INPUT RECORDS:
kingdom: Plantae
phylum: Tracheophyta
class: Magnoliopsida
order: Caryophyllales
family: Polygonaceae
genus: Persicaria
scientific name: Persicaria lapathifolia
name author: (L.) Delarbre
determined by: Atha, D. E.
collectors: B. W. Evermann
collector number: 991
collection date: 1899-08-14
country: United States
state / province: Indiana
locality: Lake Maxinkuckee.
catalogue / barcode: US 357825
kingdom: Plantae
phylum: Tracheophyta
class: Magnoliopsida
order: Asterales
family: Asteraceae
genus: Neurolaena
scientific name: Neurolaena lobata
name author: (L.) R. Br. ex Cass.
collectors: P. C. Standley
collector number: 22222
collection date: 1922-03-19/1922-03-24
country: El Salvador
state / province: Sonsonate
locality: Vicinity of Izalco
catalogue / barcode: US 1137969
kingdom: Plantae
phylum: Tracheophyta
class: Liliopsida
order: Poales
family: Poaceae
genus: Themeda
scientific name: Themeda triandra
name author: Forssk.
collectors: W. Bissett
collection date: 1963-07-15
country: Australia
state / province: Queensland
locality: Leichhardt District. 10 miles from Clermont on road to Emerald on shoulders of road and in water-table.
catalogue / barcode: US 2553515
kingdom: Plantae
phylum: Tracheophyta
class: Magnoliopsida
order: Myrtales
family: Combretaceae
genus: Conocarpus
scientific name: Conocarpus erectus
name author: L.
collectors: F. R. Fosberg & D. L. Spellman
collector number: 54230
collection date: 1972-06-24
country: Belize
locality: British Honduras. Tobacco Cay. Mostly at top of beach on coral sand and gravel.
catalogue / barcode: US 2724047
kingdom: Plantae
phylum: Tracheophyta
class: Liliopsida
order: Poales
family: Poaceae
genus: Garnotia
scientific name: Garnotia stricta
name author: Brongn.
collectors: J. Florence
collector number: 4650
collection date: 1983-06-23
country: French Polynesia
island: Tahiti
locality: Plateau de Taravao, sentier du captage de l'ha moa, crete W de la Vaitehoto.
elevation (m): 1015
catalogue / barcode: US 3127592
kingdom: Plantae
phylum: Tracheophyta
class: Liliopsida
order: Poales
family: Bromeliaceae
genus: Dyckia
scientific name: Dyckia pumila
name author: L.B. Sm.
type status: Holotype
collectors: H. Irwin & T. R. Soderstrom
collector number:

YOUR TASK: Format every line of the records above as a single numbered list, leaving out any blank lines.

WRITTEN SOLUTION:
1. kingdom: Plantae
2. phylum: Tracheophyta
3. class: Magnoliopsida
4. order: Caryophyllales
5. family: Polygonaceae
6. genus: Persicaria
7. scientific name: Persicaria lapathifolia
8. name author: (L.) Delarbre
9. determined by: Atha, D. E.
10. collectors: B. W. Evermann
11. collector number: 991
12. collection date: 1899-08-14
13. country: United States
14. state / province: Indiana
15. locality: Lake Maxinkuckee.
16. catalogue / barcode: US 357825
17. kingdom: Plantae
18. phylum: Tracheophyta
19. class: Magnoliopsida
20. order: Asterales
21. family: Asteraceae
22. genus: Neurolaena
23. scientific name: Neurolaena lobata
24. name author: (L.) R. Br. ex Cass.
25. collectors: P. C. Standley
26. collector number: 22222
27. collection date: 1922-03-19/1922-03-24
28. country: El Salvador
29. state / province: Sonsonate
30. locality: Vicinity of Izalco
31. catalogue / barcode: US 1137969
32. kingdom: Plantae
33. phylum: Tracheophyta
34. class: Liliopsida
35. order: Poales
36. family: Poaceae
37. genus: Themeda
38. scientific name: Themeda triandra
39. name author: Forssk.
40. collectors: W. Bissett
41. collection date: 1963-07-15
42. country: Australia
43. state / province: Queensland
44. locality: Leichhardt District. 10 miles from Clermont on road to Emerald on shoulders of road and in water-table.
45. catalogue / barcode: US 2553515
46. kingdom: Plantae
47. phylum: Tracheophyta
48. class: Magnoliopsida
49. order: Myrtales
50. family: Combretaceae
51. genus: Conocarpus
52. scientific name: Conocarpus erectus
53. name author: L.
54. collectors: F. R. Fosberg & D. L. Spellman
55. collector number: 54230
56. collection date: 1972-06-24
57. country: Belize
58. locality: British Honduras. Tobacco Cay. Mostly at top of beach on coral sand and gravel.
59. catalogue / barcode: US 2724047
60. kingdom: Plantae
61. phylum: Tracheophyta
62. class: Liliopsida
63. order: Poales
64. family: Poaceae
65. genus: Garnotia
66. scientific name: Garnotia stricta
67. name author: Brongn.
68. collectors: J. Florence
69. collector number: 4650
70. collection date: 1983-06-23
71. country: French Polynesia
72. island: Tahiti
73. locality: Plateau de Taravao, sentier du captage de l'ha moa, crete W de la Vaitehoto.
74. elevation (m): 1015
75. catalogue / barcode: US 3127592
76. kingdom: Plantae
77. phylum: Tracheophyta
78. class: Liliopsida
79. order: Poales
80. family: Bromeliaceae
81. genus: Dyckia
82. scientific name: Dyckia pumila
83. name author: L.B. Sm.
84. type status: Holotype
85. collectors: H. Irwin & T. R. Soderstrom
86. collector number:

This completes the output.